Na h-Eileanan an Iar SNP MSP Alasdair Allan has backed proposals for a new Scottish Visa to address depopulation and cut skills gaps in the Western Isles set to be made worse by Brexit.
Under plans announced by the First Minister Nicola Sturgeon, migrants who want to live in Scotland could choose to apply for a Scottish Visa, or one of the existing immigration routes offered by the UK Government.
All of Scotland's population growth for the next 25 years was projected to come from migration.
However, new UK Government immigration controls and the end of free movement after Brexit are expected to exacerbate the risk of skills gaps and labour shortages in Scotland.
Population projections from the National Records of Scotland show that the Western Isles are expected to lose 15% of their population by 2040 – the highest expected loss of population of any area in Scotland.
Without migration, the Western Isles would suffer an even more severe demographic crisis that could hammer public services like the NHS.
Alasdair Allan MSP said: “Brexit, and the end of freedom of movement, poses a huge risk to the islands’ economy and public services.
“With the working age population of the Western Isles set to decrease by 17% over the next decade, it is absolutely vital that we continue to attract people to live and work here.

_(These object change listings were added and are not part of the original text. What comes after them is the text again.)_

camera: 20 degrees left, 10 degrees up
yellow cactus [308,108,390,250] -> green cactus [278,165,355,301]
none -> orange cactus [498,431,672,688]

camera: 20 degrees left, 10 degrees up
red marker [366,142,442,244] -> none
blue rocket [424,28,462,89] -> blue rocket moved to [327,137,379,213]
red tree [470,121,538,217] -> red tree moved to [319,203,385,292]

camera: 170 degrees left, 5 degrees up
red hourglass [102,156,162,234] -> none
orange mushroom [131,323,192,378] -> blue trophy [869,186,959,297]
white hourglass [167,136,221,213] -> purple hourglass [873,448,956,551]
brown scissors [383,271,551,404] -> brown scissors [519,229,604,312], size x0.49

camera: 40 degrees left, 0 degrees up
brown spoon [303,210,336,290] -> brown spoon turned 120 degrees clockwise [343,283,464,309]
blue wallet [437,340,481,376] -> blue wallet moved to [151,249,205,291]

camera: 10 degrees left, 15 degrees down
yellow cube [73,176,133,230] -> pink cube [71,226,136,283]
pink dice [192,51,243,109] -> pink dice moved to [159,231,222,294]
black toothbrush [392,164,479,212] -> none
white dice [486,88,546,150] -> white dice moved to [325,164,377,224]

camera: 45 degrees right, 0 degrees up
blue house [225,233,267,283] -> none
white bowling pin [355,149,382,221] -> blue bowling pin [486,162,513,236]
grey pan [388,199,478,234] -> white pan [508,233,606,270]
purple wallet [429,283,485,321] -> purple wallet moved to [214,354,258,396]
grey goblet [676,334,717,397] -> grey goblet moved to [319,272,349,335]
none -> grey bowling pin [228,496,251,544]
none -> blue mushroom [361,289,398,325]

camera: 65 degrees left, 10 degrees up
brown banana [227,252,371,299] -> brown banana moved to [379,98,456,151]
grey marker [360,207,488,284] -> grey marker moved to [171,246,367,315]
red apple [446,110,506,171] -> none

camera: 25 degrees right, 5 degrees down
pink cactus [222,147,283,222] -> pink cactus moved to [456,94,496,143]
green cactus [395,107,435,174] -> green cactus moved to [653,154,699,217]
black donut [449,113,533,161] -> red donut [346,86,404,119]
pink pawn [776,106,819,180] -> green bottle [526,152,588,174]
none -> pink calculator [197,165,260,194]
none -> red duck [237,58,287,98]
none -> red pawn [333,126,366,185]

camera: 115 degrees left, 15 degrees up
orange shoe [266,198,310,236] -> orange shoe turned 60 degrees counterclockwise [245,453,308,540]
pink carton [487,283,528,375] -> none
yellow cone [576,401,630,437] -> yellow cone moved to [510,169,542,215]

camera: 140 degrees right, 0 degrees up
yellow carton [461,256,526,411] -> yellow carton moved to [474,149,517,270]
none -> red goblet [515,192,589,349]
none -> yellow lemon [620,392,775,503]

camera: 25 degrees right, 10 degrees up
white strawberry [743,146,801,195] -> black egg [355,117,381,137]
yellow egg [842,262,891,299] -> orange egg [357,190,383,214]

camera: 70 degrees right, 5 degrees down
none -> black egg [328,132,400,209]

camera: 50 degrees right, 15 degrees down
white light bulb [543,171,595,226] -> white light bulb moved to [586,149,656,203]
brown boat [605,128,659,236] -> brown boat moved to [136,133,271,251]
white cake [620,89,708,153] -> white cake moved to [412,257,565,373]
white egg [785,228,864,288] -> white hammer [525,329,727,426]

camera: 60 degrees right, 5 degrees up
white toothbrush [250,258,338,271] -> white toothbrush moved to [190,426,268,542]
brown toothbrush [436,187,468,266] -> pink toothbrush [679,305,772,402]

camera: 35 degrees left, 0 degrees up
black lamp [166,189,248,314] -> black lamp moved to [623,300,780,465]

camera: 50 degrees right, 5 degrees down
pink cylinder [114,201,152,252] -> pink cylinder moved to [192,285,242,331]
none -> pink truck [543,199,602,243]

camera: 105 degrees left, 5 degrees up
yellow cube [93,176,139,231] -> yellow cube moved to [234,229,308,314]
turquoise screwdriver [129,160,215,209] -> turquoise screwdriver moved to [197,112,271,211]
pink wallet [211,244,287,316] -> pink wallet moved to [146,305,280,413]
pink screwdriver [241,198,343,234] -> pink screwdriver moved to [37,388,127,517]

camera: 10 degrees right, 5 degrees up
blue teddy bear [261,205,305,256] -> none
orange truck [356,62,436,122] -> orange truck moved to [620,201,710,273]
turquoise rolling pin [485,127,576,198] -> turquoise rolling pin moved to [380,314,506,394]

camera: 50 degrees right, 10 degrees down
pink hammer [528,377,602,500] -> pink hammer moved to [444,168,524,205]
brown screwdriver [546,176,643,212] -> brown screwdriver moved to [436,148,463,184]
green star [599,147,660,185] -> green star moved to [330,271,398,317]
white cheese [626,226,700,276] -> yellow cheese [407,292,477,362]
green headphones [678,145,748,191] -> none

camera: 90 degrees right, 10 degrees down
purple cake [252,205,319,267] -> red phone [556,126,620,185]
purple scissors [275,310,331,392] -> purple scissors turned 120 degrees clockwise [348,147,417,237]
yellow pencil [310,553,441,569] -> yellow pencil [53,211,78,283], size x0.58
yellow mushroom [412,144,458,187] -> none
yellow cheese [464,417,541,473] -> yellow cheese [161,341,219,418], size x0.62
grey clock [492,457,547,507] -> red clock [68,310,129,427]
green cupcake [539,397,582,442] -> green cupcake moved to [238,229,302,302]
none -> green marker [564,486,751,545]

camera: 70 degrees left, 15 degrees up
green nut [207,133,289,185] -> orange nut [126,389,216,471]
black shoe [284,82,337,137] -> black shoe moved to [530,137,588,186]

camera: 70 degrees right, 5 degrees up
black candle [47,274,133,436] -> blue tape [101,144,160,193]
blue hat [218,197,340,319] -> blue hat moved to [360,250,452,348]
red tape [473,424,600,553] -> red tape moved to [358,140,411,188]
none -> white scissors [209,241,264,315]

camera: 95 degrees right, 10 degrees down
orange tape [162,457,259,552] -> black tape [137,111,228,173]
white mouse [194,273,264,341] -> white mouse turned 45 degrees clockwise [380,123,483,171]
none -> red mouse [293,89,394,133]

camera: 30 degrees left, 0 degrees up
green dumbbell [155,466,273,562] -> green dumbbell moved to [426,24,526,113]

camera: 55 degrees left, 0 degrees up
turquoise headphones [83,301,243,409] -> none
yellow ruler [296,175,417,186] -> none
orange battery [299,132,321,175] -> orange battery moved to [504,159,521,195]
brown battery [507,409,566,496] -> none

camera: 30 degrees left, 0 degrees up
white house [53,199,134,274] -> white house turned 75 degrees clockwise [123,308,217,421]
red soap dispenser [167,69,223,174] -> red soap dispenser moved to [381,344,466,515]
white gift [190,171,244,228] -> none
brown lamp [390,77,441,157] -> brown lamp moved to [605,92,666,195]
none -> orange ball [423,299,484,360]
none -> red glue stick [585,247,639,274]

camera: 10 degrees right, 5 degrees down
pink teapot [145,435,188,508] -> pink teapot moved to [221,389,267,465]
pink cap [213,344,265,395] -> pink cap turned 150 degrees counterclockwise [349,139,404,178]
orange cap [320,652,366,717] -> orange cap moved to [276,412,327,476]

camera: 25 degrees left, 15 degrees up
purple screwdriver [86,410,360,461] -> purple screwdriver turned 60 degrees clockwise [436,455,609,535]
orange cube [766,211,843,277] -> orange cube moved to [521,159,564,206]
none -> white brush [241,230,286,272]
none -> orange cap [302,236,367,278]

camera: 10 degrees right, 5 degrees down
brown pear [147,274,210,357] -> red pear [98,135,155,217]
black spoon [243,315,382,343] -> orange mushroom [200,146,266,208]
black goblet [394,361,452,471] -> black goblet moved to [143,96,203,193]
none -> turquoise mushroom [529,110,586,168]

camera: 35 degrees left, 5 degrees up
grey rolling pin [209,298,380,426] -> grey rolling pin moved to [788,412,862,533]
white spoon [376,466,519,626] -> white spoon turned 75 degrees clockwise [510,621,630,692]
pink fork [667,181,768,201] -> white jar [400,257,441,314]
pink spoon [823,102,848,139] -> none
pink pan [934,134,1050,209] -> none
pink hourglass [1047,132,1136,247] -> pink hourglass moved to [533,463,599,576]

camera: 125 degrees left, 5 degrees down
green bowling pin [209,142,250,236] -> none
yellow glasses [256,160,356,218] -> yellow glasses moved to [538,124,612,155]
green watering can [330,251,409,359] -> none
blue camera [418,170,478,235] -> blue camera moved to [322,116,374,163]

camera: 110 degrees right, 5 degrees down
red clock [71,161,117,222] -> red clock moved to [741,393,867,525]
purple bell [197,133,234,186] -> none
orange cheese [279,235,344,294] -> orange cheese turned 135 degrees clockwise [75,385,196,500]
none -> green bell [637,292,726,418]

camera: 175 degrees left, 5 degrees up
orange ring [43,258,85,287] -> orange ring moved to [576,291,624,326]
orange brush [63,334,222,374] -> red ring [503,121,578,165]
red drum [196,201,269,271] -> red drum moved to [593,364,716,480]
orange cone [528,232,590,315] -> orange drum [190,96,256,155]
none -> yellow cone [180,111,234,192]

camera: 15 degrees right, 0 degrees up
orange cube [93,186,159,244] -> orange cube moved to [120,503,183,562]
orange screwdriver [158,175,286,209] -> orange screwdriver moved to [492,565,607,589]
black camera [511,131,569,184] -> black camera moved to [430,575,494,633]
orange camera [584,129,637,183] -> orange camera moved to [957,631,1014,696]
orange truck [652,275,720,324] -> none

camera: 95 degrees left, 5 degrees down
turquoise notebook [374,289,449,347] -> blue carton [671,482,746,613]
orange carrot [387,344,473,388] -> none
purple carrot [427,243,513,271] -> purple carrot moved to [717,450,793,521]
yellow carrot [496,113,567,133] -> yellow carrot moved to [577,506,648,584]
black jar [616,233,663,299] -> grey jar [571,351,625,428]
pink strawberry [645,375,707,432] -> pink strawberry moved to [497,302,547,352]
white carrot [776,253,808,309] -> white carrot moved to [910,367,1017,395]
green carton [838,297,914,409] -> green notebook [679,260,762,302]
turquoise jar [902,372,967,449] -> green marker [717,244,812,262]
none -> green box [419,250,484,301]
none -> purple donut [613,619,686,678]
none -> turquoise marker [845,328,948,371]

Migrants make hugely valuable contributions to our economy, public services, and communities – and that must continue.
“We can already see the effects of the one-size-fits-all approach by the UK government with their refusal to allow non-EEA works to help fill the crew shortages in the west coast fishing fleet.
“UK government proposals to end freedom of movement and put in place inappropriate salary and skills requirements for all migrants would be disastrous for our economy and society and would risk acute labour shortages across a variety of different sectors.
“These sensible Scottish Government proposals, in line with other regional migration systems such as in Canada and Australia, would give us the ability to create a system tailored to our needs that helped address the skills and recruitment challenges we face.
“If the UK government refuse to deliver that plan it will yet again underline the urgent need for Scotland to take these decisions for ourselves.”